* GIVEN PROBLEM *
Reproduce every line of the items below word for word, without changing anything.

* DATA RECORDS *
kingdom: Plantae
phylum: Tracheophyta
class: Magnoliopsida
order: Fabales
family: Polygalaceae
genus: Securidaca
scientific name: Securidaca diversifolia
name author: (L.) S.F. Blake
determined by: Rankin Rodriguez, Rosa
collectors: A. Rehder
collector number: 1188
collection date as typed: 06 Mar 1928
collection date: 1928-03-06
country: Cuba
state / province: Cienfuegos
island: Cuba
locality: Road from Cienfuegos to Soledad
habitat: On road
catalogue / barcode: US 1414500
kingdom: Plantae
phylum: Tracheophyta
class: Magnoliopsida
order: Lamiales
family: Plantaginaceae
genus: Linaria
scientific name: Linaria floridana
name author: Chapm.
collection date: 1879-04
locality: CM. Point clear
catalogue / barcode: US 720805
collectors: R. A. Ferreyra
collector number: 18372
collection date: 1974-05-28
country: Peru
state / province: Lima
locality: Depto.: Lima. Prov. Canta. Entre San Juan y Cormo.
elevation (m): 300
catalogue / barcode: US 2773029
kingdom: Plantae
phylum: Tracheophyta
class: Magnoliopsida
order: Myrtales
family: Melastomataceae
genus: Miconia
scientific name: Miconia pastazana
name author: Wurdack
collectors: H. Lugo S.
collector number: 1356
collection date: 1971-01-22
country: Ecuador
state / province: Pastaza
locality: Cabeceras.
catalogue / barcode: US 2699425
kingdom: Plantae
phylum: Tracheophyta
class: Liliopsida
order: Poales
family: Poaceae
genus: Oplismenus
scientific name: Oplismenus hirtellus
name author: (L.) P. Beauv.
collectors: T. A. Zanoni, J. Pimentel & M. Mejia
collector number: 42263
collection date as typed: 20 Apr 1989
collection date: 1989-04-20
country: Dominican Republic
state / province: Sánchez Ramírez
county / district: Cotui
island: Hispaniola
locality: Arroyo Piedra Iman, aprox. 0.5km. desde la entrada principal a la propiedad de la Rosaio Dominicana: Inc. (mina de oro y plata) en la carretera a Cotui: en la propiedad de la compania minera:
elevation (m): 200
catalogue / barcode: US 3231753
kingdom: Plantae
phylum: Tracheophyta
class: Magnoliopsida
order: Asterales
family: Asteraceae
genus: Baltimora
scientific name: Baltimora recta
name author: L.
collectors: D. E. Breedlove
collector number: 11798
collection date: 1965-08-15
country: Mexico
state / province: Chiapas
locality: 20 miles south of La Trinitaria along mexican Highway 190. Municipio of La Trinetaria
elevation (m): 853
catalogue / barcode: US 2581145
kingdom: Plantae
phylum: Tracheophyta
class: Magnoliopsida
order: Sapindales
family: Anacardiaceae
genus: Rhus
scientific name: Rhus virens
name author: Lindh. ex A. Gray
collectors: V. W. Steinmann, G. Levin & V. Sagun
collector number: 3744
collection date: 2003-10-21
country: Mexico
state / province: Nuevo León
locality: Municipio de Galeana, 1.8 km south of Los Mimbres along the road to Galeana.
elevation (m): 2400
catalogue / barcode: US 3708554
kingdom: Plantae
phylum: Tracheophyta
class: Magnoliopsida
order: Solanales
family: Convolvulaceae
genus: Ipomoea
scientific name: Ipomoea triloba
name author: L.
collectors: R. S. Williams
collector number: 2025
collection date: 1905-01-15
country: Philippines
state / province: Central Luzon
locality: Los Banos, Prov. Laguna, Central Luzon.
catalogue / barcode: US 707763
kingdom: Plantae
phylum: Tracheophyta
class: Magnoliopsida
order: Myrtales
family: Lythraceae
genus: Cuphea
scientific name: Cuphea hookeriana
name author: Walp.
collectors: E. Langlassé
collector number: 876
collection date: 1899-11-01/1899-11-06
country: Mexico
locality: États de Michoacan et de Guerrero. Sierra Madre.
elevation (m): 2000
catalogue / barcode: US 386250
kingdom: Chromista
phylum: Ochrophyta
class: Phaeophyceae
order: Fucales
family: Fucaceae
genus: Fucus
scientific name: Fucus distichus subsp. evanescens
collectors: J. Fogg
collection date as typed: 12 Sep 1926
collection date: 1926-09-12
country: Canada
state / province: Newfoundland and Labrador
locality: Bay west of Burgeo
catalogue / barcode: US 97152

* RESULT *
kingdom: Plantae
phylum: Tracheophyta
class: Magnoliopsida
order: Fabales
family: Polygalaceae
genus: Securidaca
scientific name: Securidaca diversifolia
name author: (L.) S.F. Blake
determined by: Rankin Rodriguez, Rosa
collectors: A. Rehder
collector number: 1188
collection date as typed: 06 Mar 1928
collection date: 1928-03-06
country: Cuba
state / province: Cienfuegos
island: Cuba
locality: Road from Cienfuegos to Soledad
habitat: On road
catalogue / barcode: US 1414500
kingdom: Plantae
phylum: Tracheophyta
class: Magnoliopsida
order: Lamiales
family: Plantaginaceae
genus: Linaria
scientific name: Linaria floridana
name author: Chapm.
collection date: 1879-04
locality: CM. Point clear
catalogue / barcode: US 720805
collectors: R. A. Ferreyra
collector number: 18372
collection date: 1974-05-28
country: Peru
state / province: Lima
locality: Depto.: Lima. Prov. Canta. Entre San Juan y Cormo.
elevation (m): 300
catalogue / barcode: US 2773029
kingdom: Plantae
phylum: Tracheophyta
class: Magnoliopsida
order: Myrtales
family: Melastomataceae
genus: Miconia
scientific name: Miconia pastazana
name author: Wurdack
collectors: H. Lugo S.
collector number: 1356
collection date: 1971-01-22
country: Ecuador
state / province: Pastaza
locality: Cabeceras.
catalogue / barcode: US 2699425
kingdom: Plantae
phylum: Tracheophyta
class: Liliopsida
order: Poales
family: Poaceae
genus: Oplismenus
scientific name: Oplismenus hirtellus
name author: (L.) P. Beauv.
collectors: T. A. Zanoni, J. Pimentel & M. Mejia
collector number: 42263
collection date as typed: 20 Apr 1989
collection date: 1989-04-20
country: Dominican Republic
state / province: Sánchez Ramírez
county / district: Cotui
island: Hispaniola
locality: Arroyo Piedra Iman, aprox. 0.5km. desde la entrada principal a la propiedad de la Rosaio Dominicana: Inc. (mina de oro y plata) en la carretera a Cotui: en la propiedad de la compania minera:
elevation (m): 200
catalogue / barcode: US 3231753
kingdom: Plantae
phylum: Tracheophyta
class: Magnoliopsida
order: Asterales
family: Asteraceae
genus: Baltimora
scientific name: Baltimora recta
name author: L.
collectors: D. E. Breedlove
collector number: 11798
collection date: 1965-08-15
country: Mexico
state / province: Chiapas
locality: 20 miles south of La Trinitaria along mexican Highway 190. Municipio of La Trinetaria
elevation (m): 853
catalogue / barcode: US 2581145
kingdom: Plantae
phylum: Tracheophyta
class: Magnoliopsida
order: Sapindales
family: Anacardiaceae
genus: Rhus
scientific name: Rhus virens
name author: Lindh. ex A. Gray
collectors: V. W. Steinmann, G. Levin & V. Sagun
collector number: 3744
collection date: 2003-10-21
country: Mexico
state / province: Nuevo León
locality: Municipio de Galeana, 1.8 km south of Los Mimbres along the road to Galeana.
elevation (m): 2400
catalogue / barcode: US 3708554
kingdom: Plantae
phylum: Tracheophyta
class: Magnoliopsida
order: Solanales
family: Convolvulaceae
genus: Ipomoea
scientific name: Ipomoea triloba
name author: L.
collectors: R. S. Williams
collector number: 2025
collection date: 1905-01-15
country: Philippines
state / province: Central Luzon
locality: Los Banos, Prov. Laguna, Central Luzon.
catalogue / barcode: US 707763
kingdom: Plantae
phylum: Tracheophyta
class: Magnoliopsida
order: Myrtales
family: Lythraceae
genus: Cuphea
scientific name: Cuphea hookeriana
name author: Walp.
collectors: E. Langlassé
collector number: 876
collection date: 1899-11-01/1899-11-06
country: Mexico
locality: États de Michoacan et de Guerrero. Sierra Madre.
elevation (m): 2000
catalogue / barcode: US 386250
kingdom: Chromista
phylum: Ochrophyta
class: Phaeophyceae
order: Fucales
family: Fucaceae
genus: Fucus
scientific name: Fucus distichus subsp. evanescens
collectors: J. Fogg
collection date as typed: 12 Sep 1926
collection date: 1926-09-12
country: Canada
state / province: Newfoundland and Labrador
locality: Bay west of Burgeo
catalogue / barcode: US 97152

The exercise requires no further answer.